Alguns programas de treinamento têm prosperado e obtido reconhecimento pelo valor que emprestam à formação de profissionais da saúde e, por via de consequência, à coletividade. Esse é o caso do Pre-Hospital Trauma Life Support (PHTLS), que capacita para o atendimento ao trauma e tem sido adotado, nacional e internacionalmente, pelos serviços de atendimento pré-hospitalar.
Contudo, programas de qualificação direcionados à assistência clínica (não-traumática) no pré-hospitalar, como o Advanced Medical Life Support (AMLS), já consagrados em outros países, ainda não recebem, no território nacional, a atenção dada no exterior – mesmo que a quantidade de emergências clínicas supere significativamente o número de urgências traumáticas.

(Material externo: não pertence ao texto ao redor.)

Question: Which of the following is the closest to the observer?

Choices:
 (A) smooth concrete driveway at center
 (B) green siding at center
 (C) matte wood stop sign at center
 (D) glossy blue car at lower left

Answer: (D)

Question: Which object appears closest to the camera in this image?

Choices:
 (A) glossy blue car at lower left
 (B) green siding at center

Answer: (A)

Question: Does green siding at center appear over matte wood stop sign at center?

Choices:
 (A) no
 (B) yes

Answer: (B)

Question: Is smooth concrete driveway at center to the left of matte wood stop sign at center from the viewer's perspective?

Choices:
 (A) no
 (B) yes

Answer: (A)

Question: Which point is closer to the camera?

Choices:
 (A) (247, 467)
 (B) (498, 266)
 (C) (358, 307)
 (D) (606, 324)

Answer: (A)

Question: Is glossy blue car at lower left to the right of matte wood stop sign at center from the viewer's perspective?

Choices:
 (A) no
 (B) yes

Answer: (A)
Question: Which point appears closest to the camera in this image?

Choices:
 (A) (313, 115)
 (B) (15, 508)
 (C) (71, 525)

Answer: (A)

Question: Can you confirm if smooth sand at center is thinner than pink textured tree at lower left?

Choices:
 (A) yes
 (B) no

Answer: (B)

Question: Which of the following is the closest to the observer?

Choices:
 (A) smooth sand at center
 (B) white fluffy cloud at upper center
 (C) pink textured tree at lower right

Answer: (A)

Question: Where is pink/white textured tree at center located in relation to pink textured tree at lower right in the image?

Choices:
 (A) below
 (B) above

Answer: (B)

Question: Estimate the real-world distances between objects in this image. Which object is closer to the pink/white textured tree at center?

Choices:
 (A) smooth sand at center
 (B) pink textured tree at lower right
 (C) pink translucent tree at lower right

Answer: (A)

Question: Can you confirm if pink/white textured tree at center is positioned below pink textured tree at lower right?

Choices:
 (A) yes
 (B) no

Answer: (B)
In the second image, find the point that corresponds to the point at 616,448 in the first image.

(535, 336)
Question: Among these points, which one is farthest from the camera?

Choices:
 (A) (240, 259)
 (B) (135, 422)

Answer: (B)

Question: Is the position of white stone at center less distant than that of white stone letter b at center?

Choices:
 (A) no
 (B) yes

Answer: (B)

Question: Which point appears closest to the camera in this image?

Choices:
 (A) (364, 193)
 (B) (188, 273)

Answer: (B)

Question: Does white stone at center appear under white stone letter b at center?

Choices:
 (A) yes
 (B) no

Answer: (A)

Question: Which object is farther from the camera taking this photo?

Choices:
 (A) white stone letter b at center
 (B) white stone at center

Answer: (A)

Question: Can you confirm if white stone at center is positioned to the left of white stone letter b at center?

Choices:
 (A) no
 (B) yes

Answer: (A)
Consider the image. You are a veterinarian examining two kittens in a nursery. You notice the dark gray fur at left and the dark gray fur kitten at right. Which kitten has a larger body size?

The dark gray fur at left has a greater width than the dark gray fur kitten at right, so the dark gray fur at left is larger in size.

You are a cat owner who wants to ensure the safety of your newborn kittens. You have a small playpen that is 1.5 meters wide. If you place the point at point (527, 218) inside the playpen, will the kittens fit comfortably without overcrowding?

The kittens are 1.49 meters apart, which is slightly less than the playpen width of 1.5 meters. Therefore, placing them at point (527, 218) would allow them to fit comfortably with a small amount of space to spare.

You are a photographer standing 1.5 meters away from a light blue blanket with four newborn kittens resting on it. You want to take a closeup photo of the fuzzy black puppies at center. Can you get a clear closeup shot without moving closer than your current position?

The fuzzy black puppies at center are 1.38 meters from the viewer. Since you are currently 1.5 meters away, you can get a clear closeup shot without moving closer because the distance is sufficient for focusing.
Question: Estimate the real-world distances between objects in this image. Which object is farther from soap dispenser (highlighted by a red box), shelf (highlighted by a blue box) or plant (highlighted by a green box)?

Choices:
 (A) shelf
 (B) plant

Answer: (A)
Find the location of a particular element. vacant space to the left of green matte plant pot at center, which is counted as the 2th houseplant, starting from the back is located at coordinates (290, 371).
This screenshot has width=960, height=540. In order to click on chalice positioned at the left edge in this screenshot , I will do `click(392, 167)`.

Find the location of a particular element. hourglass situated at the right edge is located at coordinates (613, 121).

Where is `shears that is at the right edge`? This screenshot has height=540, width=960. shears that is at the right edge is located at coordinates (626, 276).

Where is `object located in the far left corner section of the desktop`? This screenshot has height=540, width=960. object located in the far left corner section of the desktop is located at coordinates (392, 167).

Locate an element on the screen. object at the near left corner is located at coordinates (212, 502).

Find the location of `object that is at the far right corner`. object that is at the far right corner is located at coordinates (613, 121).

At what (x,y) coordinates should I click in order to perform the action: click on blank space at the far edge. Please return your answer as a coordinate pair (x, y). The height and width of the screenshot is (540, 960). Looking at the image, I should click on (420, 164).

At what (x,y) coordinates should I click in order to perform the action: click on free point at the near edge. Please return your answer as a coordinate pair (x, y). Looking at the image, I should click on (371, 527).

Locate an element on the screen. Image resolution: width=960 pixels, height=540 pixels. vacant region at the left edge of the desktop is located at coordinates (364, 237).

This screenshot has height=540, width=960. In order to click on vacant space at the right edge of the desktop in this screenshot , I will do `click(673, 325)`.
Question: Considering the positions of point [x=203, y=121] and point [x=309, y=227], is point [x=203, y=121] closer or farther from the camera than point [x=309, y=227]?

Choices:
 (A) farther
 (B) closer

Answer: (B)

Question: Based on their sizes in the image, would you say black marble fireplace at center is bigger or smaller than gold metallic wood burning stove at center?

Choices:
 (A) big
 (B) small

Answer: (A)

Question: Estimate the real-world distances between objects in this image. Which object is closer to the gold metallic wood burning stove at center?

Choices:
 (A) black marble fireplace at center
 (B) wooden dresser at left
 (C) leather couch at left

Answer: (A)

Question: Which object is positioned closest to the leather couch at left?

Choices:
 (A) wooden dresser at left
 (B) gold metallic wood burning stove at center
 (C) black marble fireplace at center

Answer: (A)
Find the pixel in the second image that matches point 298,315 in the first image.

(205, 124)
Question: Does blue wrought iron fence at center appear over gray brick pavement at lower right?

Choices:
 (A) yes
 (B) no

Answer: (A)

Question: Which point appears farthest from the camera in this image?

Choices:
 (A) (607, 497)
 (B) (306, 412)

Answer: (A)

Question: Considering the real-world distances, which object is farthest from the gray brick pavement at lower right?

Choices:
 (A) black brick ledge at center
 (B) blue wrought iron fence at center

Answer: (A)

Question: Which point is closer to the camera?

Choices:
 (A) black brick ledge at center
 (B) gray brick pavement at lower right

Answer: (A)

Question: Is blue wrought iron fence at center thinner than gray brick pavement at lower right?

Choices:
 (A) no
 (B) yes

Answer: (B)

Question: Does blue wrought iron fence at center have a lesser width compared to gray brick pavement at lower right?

Provavelmente, isso se deve a três fatores:
- A formação em trauma é mais limitada na graduação acadêmica, o que gera insegurança ao profissional não habilitado;
- O atendimento ao trauma se reveste de temor e de peculiaridades que movem o profissional em busca de qualificação. Além disso, envolve um modelo mais específico de atendimento que inibe o indivíduo menos qualificado de atuar nessa área;
- É comum assumir que o atendimento clínico de urgência obedece uma lógica tradicional de atendimento – e isso gera uma sensação de conforto ao manejar estas situações, mas acaba desconsiderando as demandas diferenciadas do atendimento clínico.
Desta forma, a qualificação para ambos os tipos de atendimento é essencial, traz muito mais benefício à sociedade e provoca maior impacto na carreira do profissional da saúde.
O mercado do atendimento de urgência é o que mais cresceu nos últimos 15 anos, graças ao investimento público feito no SAMU e em seus sucedâneos privados. Se, por um lado, isso gera oportunidades, por outro há uma enorme escassez de profissionais adequadamente capacitados e formados.
Alguns estudos nacionais ilustram bem a diferença do número de situações clínicas de emergência em relação às urgências traumáticas (causas externas). Estes estudos trazem os seguintes resultados:
Em um determinado estudo, as emergências clínicas corresponderam a 57% da demanda do SAMU, enquanto as urgências traumáticas estiveram presentes em apenas 33% dos atendimentos¹. Já em Ribeirão Preto, ao levantar os motivos das solicitações de atendimento pré-hospitalar móvel em Ribeirão Preto, constatou-se que 85% se deveram a causas clínicas².
A Tabela abaixo mostra que a maioria das ocorrências devidas a causas clínicas enquadram-se em três principais grupos: doenças do aparelho circulatório, com 23,1% (com prevalência das alterações hipertensivas); sinais, sintomas e achados anormais de exames, não classificados em outra parte (21,8%) e gravidez, parto e puerpério (13,8%)¹.
TABELA: Causas de atendimento pelo SAMU na cidade de Olinda
TIPO | CAUSAS | N | % GERAL |
Causas Externas | Acidentes | 460 | 23,52 |
Agressões | 49 | 2,51 | |
Demais causas externas | 22 | 1,12 | |
Outros | 114 | 5,83 | |
Parcial | 645 | 32,98 | |
Causas Clínicas | Doenças do aparelho circulatório | 200 | 10,22 |
Sintomas, sinais e exames anormais | 189 | 9,66 | |
Gravidez, parto e puerpério | 119 | 6,08 | |
Transtornos mentais e comportamentais | 104 | 5,32 | |
Demais causas clínicas | 253 | 12,93 | |
Outros | 249 | 12,73 | |
Parcial | 1114 | 56,95 | |
Remoções | Parcial | 143 | 7,31 |
Indefinidos | 54 | 2,76 | |
Total | 1956 | 100,00 | |
Fonte: SAMU-192-Olinda, 2007
É fácil verificar que, com esta distribuição dos atendimentos, a equipe de saúde necessita estar preparada para as principais urgências clínicas que acometem áreas tão diversas e específicas como a gestação. Também não é difícil entender que, embora muito importante, o preparo para assistência ao trauma não fornece habilidades para atender a diversa gama das apresentações clínicas mais comuns.
Referências:
- Santana AP et Souza CWV. Serviço de Atendimento Móvel de Urgência (SAMU): análise da demanda e sua distribuição espacial em uma cidade do Nordeste brasileiro. Ver Bras Epidemiol. 2008;11(4):530-40.
- Fernandes RJ. Caracterização da atenção pré-hospitalar móvel da Secretaria de Saúde do município de Ribeirão Preto – SP [dissertação de mestrado]. Ribeirão Preto: Universidade de São Paulo; 2004.